> _EXCERPT_:
Roots in pre-history

The Massachusett people are most likely descendants of prehistoric Paleo-Indians who lived in eastern North America at the end of the last glaciation 30,000-15,000 years before present (BP). Archeological evidence (spear points, midden mounds) uncovered in Boston indicate habitation in that area between 6,500 and 8,000 years BP. Fishing structures, such as the Boylston Street Fishweir, dating to 5,200 years BP, have been discovered since the late 20th century in what is now Boston's Back Bay neighborhood. A recreation of a fish weir is erected annually on Boston Common in May. These early people lived by seasonal migrations, alternating between inland hunting grounds and winter homes in the fall and winter, to mining their quarries for materials used for weapon and tool making, whaling, coastal fishing and foraging sites in the late spring and summer.

> _SHORT EXERCISE 1_: Duplicate the stretch of the excerpt on Massachusett prehistory from "The Massachusett people" through "spring and summer.".
> _SHORT EXERCISE 2_: According to the excerpt on Massachusett prehistory, what activities did these early people pursue in the late spring and summer?
The data that comes after this text has no connection to it.

> _DATA LINES_:
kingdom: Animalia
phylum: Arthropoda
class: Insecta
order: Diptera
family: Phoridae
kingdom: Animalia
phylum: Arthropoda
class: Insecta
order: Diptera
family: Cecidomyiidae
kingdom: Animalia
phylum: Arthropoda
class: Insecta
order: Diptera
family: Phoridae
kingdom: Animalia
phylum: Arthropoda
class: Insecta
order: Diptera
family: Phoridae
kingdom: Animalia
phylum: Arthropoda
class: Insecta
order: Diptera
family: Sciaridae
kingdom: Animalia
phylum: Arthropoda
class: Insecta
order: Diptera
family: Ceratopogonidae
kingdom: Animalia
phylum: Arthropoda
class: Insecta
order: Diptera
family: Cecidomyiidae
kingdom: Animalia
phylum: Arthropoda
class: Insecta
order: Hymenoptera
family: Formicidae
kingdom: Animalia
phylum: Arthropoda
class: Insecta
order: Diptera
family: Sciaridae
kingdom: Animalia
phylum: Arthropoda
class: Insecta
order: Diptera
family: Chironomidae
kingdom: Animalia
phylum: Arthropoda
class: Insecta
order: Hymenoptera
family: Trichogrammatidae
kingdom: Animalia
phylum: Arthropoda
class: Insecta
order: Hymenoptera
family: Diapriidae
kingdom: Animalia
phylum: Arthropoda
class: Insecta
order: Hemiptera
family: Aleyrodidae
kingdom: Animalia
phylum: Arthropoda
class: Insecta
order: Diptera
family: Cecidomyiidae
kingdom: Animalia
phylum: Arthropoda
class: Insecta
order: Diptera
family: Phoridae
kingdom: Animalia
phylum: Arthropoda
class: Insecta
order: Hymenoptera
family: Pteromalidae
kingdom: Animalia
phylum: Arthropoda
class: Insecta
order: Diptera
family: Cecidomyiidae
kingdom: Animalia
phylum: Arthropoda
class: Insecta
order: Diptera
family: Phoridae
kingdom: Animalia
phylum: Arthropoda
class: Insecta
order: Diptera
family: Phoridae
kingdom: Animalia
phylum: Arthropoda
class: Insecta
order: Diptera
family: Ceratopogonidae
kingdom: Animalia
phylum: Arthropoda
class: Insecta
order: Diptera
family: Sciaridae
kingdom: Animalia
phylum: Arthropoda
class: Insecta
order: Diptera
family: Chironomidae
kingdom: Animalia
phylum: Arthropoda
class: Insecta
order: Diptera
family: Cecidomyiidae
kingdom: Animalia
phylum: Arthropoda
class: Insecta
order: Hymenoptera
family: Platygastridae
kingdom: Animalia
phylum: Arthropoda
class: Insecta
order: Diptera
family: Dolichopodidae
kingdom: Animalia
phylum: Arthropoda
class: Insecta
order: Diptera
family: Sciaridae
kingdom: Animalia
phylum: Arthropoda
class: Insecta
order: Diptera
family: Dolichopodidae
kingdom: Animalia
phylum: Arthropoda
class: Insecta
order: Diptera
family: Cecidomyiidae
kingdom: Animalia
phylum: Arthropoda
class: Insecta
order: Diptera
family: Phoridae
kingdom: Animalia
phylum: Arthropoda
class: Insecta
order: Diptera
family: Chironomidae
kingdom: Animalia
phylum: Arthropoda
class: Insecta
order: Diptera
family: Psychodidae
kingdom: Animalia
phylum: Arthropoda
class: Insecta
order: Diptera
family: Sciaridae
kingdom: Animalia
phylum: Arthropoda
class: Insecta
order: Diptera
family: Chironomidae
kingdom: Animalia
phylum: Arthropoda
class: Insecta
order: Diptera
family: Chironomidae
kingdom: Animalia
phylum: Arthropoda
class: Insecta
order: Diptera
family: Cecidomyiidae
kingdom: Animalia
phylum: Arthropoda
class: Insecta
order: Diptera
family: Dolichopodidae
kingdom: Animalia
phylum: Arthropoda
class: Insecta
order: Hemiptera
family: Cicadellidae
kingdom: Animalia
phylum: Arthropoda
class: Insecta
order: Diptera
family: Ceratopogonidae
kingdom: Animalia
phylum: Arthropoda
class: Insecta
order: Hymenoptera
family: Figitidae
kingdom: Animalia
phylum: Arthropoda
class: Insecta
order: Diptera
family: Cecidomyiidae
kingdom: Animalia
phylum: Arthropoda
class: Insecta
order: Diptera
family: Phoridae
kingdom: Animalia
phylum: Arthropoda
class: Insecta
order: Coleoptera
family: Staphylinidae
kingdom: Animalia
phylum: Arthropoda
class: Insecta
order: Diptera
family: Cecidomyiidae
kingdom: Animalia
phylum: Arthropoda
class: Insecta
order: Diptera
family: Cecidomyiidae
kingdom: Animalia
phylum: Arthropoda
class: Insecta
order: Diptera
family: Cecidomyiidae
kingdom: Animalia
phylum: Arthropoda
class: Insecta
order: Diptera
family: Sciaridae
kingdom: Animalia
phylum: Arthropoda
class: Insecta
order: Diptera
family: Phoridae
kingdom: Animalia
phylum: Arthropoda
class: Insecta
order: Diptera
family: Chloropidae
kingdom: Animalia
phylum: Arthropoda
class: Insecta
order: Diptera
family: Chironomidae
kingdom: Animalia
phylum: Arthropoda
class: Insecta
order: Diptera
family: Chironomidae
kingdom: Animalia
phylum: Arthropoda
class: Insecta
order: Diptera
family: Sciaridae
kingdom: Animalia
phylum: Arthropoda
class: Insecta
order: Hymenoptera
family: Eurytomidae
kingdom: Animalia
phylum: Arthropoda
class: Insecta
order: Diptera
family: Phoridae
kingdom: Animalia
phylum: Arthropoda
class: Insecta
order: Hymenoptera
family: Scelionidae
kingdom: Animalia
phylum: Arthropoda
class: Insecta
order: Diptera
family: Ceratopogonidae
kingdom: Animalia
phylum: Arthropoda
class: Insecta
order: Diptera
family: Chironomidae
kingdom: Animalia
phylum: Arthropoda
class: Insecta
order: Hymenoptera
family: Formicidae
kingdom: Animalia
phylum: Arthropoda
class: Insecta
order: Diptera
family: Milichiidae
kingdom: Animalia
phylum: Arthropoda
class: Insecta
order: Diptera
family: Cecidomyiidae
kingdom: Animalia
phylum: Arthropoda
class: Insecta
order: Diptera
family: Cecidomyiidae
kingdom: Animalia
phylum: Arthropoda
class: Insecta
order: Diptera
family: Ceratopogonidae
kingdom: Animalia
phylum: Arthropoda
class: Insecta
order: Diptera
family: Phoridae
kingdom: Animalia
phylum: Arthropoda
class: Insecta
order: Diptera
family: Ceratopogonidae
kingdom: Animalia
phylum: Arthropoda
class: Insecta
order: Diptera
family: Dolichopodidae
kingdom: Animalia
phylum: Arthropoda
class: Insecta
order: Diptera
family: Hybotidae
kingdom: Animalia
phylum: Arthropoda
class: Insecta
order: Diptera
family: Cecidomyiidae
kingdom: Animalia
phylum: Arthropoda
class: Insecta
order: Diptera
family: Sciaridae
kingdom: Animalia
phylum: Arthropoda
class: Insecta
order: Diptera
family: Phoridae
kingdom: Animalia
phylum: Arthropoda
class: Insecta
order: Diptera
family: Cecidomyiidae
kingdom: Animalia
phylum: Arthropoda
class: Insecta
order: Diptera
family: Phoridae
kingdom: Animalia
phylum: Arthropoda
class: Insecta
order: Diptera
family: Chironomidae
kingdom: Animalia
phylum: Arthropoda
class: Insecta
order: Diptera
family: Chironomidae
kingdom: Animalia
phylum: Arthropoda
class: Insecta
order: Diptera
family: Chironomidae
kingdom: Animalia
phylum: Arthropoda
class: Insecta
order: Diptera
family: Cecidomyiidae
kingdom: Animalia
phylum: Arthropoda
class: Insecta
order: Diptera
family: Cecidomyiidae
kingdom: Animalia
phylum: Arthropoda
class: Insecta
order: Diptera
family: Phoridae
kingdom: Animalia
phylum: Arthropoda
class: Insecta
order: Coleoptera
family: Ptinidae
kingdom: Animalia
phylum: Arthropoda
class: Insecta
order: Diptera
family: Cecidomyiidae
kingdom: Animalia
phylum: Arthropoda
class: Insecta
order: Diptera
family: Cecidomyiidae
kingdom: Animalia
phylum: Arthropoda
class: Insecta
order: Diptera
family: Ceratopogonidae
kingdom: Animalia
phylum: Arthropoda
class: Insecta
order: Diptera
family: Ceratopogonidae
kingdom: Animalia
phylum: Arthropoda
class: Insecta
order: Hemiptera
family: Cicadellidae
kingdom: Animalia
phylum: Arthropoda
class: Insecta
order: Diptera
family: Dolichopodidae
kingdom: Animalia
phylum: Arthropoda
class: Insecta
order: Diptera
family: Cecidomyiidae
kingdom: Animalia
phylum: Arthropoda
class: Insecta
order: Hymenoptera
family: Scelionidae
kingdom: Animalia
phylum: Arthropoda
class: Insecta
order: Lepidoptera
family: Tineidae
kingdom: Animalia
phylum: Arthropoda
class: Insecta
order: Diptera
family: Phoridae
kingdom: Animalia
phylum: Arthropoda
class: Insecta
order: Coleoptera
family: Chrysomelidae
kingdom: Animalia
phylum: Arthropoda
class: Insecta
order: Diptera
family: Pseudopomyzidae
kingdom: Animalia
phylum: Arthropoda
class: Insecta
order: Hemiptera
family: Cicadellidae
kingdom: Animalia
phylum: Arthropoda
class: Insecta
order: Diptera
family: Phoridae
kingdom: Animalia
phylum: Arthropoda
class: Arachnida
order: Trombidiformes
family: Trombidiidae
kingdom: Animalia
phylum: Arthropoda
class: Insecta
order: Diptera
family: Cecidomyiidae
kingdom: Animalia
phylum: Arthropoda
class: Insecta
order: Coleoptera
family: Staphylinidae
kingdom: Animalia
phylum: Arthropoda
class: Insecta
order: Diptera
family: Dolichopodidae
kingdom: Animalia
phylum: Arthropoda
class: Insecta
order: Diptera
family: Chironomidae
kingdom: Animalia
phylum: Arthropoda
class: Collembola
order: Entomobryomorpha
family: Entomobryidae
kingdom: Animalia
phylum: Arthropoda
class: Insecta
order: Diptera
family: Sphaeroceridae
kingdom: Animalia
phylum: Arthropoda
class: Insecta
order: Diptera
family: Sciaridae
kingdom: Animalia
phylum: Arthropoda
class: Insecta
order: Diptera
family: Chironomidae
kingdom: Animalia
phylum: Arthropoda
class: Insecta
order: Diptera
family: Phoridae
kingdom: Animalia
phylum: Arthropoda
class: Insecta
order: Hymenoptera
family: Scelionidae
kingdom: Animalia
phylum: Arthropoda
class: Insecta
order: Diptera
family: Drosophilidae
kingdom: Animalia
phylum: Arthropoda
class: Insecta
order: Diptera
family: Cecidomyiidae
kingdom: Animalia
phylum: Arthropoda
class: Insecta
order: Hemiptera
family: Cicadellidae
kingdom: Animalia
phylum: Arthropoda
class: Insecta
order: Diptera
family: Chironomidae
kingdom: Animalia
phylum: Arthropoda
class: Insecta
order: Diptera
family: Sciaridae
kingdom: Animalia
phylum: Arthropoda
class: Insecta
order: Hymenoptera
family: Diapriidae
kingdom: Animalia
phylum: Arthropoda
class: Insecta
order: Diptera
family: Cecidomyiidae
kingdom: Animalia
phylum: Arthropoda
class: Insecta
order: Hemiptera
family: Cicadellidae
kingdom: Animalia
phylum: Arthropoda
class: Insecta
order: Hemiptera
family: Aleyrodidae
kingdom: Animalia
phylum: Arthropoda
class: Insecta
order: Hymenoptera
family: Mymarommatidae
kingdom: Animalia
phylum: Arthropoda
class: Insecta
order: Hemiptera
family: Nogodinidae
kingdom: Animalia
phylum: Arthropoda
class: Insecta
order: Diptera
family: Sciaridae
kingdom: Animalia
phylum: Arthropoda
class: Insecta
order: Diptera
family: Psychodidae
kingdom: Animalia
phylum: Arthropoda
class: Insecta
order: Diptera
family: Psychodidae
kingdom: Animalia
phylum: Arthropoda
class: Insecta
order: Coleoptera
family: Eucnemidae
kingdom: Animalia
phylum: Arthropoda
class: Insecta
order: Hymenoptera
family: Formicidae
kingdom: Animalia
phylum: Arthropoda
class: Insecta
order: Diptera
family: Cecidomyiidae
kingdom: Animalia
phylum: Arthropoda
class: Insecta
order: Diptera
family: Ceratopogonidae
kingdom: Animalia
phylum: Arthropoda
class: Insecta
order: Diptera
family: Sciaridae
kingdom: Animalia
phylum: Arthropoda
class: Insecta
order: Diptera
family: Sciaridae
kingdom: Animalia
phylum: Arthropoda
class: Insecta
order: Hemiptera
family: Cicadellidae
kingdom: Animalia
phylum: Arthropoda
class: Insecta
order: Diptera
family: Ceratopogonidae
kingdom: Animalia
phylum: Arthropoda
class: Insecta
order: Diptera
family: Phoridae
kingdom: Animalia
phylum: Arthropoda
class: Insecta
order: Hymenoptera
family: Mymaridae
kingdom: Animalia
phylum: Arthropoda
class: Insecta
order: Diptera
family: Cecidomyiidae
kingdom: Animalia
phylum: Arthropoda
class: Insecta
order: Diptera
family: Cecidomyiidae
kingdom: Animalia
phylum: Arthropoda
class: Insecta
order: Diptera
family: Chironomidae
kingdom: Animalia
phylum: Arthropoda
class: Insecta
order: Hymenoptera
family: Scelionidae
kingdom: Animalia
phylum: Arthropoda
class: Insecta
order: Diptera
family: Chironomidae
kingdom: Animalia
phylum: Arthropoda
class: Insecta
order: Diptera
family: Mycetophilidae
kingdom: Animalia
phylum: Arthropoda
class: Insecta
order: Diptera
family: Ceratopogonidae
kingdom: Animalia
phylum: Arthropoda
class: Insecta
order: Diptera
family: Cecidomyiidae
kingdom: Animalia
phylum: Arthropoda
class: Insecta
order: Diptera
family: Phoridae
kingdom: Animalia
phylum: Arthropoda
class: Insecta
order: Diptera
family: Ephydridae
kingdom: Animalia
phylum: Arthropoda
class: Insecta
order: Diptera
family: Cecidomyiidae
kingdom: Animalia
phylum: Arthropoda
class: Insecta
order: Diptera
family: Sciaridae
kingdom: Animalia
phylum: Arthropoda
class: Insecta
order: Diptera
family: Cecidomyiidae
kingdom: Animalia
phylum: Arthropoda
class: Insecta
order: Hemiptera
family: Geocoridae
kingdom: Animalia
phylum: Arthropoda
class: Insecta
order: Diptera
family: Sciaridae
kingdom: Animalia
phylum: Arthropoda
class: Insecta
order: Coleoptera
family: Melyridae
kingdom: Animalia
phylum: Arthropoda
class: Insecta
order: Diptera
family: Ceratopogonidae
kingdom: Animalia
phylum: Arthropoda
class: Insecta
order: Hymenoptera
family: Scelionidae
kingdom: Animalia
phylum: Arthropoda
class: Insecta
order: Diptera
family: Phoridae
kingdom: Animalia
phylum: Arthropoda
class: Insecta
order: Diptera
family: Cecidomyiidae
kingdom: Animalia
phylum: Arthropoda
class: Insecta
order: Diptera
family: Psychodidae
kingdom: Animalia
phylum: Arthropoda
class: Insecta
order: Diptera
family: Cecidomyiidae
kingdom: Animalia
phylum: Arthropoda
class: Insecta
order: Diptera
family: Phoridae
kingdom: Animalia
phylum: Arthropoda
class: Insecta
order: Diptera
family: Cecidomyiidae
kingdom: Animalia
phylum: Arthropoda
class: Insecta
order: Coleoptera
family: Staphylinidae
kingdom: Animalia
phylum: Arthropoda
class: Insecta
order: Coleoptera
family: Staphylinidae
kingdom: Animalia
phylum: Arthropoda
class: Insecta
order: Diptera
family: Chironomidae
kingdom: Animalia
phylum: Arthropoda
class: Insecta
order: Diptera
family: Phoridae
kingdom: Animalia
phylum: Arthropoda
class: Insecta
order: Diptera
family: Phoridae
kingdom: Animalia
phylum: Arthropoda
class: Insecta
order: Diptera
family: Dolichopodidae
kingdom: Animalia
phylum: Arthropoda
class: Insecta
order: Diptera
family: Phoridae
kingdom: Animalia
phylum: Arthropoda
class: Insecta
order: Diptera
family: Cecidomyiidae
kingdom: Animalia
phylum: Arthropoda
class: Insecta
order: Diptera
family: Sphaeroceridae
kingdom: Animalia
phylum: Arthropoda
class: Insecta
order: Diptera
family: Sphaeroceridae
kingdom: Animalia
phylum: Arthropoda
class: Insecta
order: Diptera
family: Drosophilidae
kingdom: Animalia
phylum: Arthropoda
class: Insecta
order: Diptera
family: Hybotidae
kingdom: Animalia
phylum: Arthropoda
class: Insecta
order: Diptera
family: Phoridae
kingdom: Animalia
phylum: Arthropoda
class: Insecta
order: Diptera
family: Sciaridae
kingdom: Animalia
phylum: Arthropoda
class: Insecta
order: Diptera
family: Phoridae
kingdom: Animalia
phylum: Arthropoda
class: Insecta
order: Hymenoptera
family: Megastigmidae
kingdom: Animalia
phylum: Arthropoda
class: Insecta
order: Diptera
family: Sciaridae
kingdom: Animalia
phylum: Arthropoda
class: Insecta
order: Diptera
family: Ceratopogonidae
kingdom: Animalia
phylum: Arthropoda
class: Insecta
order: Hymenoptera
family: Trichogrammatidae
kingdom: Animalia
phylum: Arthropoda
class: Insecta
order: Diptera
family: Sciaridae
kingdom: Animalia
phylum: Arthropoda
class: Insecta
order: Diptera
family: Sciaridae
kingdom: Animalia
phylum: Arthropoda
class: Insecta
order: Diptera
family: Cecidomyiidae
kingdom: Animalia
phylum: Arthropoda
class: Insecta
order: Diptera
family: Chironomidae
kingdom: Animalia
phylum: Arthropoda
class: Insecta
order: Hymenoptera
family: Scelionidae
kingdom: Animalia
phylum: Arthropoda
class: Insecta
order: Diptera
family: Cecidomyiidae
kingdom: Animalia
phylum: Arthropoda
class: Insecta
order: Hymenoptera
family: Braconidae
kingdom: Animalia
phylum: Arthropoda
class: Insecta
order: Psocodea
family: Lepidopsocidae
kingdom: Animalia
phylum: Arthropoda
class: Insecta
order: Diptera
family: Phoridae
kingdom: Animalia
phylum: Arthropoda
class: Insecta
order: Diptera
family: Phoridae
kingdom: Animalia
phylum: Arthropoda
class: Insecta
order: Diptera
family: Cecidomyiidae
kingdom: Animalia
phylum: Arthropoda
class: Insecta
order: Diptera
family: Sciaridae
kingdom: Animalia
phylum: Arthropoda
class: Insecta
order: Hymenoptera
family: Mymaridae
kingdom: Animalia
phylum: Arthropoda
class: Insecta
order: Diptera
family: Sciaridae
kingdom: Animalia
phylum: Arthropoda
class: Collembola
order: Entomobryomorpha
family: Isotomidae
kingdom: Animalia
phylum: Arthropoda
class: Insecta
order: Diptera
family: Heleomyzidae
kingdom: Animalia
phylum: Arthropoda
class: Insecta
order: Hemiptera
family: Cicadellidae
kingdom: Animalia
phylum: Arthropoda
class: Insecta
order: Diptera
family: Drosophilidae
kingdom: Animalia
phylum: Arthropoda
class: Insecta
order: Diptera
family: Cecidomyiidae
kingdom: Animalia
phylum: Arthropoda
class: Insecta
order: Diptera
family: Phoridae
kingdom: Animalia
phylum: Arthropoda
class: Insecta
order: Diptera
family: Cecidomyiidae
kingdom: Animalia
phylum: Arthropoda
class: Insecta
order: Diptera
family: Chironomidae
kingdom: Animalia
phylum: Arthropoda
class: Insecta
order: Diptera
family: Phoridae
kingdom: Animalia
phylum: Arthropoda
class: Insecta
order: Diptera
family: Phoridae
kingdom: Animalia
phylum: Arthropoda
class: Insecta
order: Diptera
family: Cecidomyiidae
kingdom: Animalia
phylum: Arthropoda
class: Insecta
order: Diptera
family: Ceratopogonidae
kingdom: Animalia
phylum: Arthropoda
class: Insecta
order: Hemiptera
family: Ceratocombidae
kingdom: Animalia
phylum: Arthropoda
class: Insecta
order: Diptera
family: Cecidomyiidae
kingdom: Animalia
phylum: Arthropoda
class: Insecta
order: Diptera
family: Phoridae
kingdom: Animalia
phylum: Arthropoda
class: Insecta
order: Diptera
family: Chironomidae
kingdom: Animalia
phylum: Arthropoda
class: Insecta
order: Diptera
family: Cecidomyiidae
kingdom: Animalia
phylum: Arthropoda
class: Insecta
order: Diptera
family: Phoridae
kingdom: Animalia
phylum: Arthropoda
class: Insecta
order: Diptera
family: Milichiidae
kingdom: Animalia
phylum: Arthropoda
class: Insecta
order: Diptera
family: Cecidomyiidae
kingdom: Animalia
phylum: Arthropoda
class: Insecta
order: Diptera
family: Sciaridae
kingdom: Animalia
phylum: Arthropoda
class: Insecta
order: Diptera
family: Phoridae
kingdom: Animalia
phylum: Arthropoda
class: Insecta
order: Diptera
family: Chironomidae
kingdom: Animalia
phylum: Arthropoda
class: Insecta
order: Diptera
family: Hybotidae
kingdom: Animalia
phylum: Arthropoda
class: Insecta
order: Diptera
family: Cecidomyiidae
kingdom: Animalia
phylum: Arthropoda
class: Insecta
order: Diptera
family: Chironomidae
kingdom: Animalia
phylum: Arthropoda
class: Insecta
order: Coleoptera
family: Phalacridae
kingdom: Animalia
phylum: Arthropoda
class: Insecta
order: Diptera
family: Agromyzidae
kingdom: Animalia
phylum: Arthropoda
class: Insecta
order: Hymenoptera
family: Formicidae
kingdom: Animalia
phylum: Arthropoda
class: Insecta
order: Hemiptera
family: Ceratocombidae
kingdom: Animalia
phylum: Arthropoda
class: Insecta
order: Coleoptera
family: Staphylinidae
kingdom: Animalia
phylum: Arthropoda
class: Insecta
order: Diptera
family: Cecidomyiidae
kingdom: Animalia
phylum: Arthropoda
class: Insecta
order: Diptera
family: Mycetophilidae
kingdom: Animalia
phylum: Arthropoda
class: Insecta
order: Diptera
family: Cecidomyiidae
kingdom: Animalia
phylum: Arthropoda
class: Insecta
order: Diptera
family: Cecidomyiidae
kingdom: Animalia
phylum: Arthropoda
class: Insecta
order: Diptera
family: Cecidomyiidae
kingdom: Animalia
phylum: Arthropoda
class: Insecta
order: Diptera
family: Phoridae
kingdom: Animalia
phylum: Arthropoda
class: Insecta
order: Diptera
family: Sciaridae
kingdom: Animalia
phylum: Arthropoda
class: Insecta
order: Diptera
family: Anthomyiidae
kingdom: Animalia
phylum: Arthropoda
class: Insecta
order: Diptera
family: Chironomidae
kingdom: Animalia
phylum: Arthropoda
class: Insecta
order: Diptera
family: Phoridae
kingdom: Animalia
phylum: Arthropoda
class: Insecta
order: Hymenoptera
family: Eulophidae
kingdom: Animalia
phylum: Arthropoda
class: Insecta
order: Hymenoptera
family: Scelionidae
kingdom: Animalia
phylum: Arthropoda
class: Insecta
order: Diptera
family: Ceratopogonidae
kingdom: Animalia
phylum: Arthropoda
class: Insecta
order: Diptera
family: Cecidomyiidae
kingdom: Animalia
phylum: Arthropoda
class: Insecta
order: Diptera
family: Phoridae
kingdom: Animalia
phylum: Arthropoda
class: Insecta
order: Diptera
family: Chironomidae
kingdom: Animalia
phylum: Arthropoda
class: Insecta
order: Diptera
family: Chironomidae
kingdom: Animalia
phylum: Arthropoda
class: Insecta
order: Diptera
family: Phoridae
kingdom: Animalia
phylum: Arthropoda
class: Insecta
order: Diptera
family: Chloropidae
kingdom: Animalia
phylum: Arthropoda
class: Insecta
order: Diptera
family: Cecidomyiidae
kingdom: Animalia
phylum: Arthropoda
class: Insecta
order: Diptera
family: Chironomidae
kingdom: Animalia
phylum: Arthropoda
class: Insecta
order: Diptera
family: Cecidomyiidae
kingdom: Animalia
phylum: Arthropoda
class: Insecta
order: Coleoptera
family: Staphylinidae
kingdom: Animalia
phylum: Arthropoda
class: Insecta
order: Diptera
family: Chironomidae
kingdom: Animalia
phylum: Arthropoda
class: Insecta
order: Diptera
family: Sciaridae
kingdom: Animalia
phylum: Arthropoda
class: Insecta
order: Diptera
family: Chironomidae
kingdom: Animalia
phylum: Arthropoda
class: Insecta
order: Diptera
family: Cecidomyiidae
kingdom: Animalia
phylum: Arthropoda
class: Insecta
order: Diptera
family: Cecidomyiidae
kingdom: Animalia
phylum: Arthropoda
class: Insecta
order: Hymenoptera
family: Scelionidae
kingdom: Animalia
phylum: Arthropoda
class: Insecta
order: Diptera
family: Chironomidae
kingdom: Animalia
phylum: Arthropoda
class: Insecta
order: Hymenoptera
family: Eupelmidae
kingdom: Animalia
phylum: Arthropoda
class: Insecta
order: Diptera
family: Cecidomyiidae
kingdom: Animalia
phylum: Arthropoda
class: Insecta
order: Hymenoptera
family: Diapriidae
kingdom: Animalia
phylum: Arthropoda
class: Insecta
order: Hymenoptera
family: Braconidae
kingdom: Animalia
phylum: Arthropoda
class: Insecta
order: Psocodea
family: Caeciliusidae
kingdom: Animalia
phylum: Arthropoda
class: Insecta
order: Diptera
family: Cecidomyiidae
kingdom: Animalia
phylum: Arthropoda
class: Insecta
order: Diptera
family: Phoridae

> _TASK ANSWER 1_:
The Massachusett people are most likely descendants of prehistoric Paleo-Indians who lived in eastern North America at the end of the last glaciation 30,000-15,000 years before present (BP). Archeological evidence (spear points, midden mounds) uncovered in Boston indicate habitation in that area between 6,500 and 8,000 years BP. Fishing structures, such as the Boylston Street Fishweir, dating to 5,200 years BP, have been discovered since the late 20th century in what is now Boston's Back Bay neighborhood. A recreation of a fish weir is erected annually on Boston Common in May. These early people lived by seasonal migrations, alternating between inland hunting grounds and winter homes in the fall and winter, to mining their quarries for materials used for weapon and tool making, whaling, coastal fishing and foraging sites in the late spring and summer.

> _TASK ANSWER 2_:
- Mining their quarries for materials used for weapon and tool making
- Whaling
- Coastal fishing
- Foraging